### Selected text
- Opening Delimiter -

Lost in You is a song by British singer Rod Stewart, released in 1988 as the lead single from his fifteenth studio album Out of Order. It was written by Stewart (lyrics) and Andy Taylor (music), and produced by Stewart, Taylor and Bernard Edwards. "Lost in You" peaked at No. 12 on the US Billboard Hot 100 and No. 21 on the UK Singles Chart.

Background
In the liner notes of Storyteller – The Complete Anthology: 1964–1990, Stewart said of the song: "It was a Wednesday evening and we'd been hard at it in the studio, coming up with nothing. I said to the assembled band that Wednesday evening was football practice night [and] asked Andy Taylor to experiment while I was gone and maybe have something when I returned at 11pm. ["Lost in You"] was the result."

- Closing Delimiter -

### Task objective
According to the text on "Lost in You," where did the song peak on the US Billboard Hot 100?

### Data to examine
- Opening Delimiter -

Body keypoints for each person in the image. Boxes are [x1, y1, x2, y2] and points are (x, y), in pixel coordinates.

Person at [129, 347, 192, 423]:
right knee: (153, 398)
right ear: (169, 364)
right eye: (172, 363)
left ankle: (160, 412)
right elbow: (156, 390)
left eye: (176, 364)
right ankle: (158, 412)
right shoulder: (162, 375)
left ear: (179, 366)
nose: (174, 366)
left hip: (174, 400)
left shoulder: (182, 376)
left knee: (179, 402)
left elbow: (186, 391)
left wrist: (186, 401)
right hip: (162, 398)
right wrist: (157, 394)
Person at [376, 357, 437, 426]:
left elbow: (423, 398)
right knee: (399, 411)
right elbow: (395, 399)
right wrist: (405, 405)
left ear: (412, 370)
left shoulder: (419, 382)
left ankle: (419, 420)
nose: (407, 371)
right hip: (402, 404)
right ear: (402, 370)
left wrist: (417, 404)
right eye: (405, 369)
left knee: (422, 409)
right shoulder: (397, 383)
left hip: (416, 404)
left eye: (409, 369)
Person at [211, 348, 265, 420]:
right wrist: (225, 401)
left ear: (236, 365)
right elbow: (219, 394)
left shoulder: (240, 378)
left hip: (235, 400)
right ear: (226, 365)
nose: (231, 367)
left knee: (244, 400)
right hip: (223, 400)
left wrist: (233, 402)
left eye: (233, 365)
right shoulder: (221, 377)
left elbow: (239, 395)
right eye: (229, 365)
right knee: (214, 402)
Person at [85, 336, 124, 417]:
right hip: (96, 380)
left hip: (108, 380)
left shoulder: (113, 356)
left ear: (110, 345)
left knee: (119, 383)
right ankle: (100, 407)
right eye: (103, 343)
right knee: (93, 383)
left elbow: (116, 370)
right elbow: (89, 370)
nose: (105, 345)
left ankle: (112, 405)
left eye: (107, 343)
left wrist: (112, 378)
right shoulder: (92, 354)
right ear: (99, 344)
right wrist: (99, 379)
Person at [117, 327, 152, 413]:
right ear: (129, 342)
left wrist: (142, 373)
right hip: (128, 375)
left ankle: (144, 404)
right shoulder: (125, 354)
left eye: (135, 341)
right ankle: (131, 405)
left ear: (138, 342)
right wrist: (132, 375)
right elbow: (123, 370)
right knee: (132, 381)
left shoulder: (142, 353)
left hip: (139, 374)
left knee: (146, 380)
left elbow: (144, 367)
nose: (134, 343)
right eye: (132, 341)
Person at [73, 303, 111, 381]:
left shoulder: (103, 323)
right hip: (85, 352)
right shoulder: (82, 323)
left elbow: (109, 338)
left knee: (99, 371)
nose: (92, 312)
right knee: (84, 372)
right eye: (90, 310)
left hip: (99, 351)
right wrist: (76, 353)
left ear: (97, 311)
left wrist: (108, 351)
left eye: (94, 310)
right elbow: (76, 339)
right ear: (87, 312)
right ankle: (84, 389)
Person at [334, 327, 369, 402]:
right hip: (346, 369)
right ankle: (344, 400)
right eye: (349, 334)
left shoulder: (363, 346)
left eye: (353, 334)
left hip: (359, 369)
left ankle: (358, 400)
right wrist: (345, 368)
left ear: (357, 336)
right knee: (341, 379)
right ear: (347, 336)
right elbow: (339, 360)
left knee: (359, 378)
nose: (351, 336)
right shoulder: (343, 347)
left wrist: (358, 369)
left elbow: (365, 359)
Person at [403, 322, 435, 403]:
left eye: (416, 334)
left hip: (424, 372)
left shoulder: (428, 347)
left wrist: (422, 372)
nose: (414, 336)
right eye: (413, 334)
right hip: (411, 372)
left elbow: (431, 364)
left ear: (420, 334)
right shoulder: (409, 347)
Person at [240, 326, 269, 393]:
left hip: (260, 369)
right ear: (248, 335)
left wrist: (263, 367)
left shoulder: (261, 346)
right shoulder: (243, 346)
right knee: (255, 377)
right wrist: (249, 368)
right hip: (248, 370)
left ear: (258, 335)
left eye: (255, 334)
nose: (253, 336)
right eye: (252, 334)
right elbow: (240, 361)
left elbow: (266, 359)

- Closing Delimiter -

### Answer for this exercise
No. 12